You may not know the name Drew Andrews, but if you've been paying attention to music in San Diego for the past decade, you've likely seen or heard one of his bands. He played guitar in dream-pop outfit Via Satellite, and played guitar and keyboards in The Album Leaf. As of this year, he's also a published author, having just released his new short novel The Shepherd's Journals .
It's not entirely necessarily to be well versed in Andrews' past, but dive into On-Demand Living, the first album by his new band, Bit Maps, and you'll hear an atmospheric vibe similar to past projects. Immersed in a more heavily electronic style of music, On-Demand Living begins with an almost intro-like track titled "Cartridge Insert," which balances warm post-rock sounds with 8-bit chiptune effects and Andrews' robotic narration. It's just a small taste of the aural journey ahead, but it sets the tone nicely for Bit Maps' emotional cyborg pop.
The show doesn't really begin until the second track, "Everything On-Demand," in which a brief blip of video-game chirps segues into a more organic sounding track, albeit one that closely resembles Radiohead covering the dungeon music from The Legend of Zelda. Throughout the album, Andrews explores ideas of technology—and how people are both connected and kept distant because of it— through his lyrical content and through the odd but fluid juxtapositions of digital and analog sounds. The first line on the album is "You get the best of me, taking cues from a camera feed," and there's an ongoing sense of melancholy that pervades this exploration of interconnectedness, and lack thereof.
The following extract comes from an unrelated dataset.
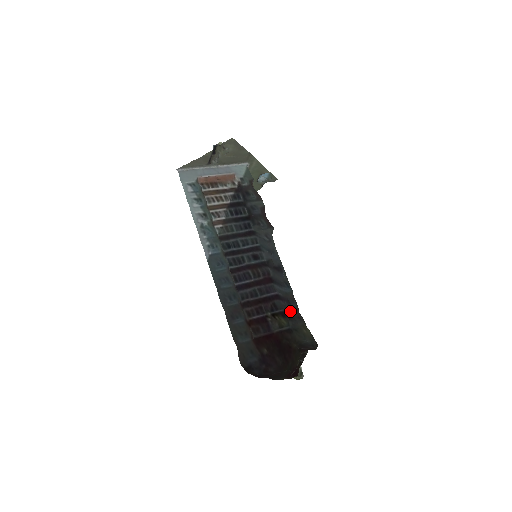
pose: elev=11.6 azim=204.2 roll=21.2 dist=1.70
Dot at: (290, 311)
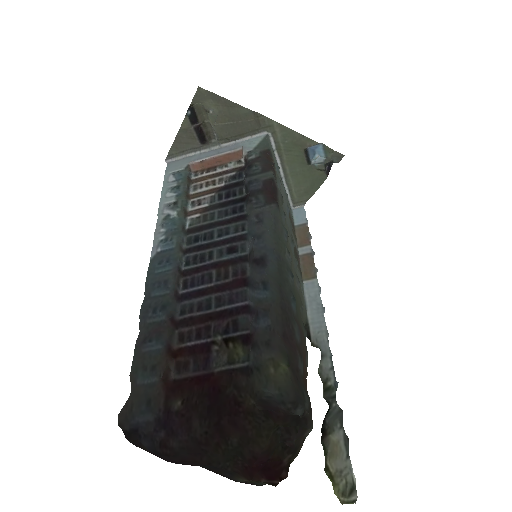
Dot at: (255, 332)
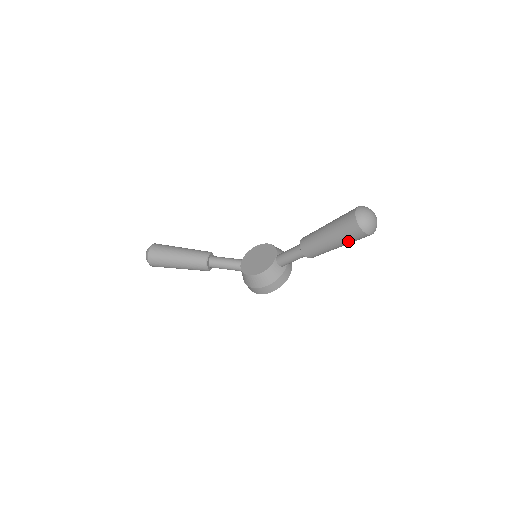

Lyrically, there's a lot to unpack for those who care to analyze it, but it's just as easy to let the sounds of the record take over. Andrews has a history of playing in bands where atmosphere is just as important as songwriting, and Bit Maps is no different. "Reputations" is a lush pop song built on heady synthesizers and shimmering Rhodes piano. And "Contexts" features some gorgeous guitar licks to go with the keyboard backing. It's a digital album with an organic heart—or is it the other way around?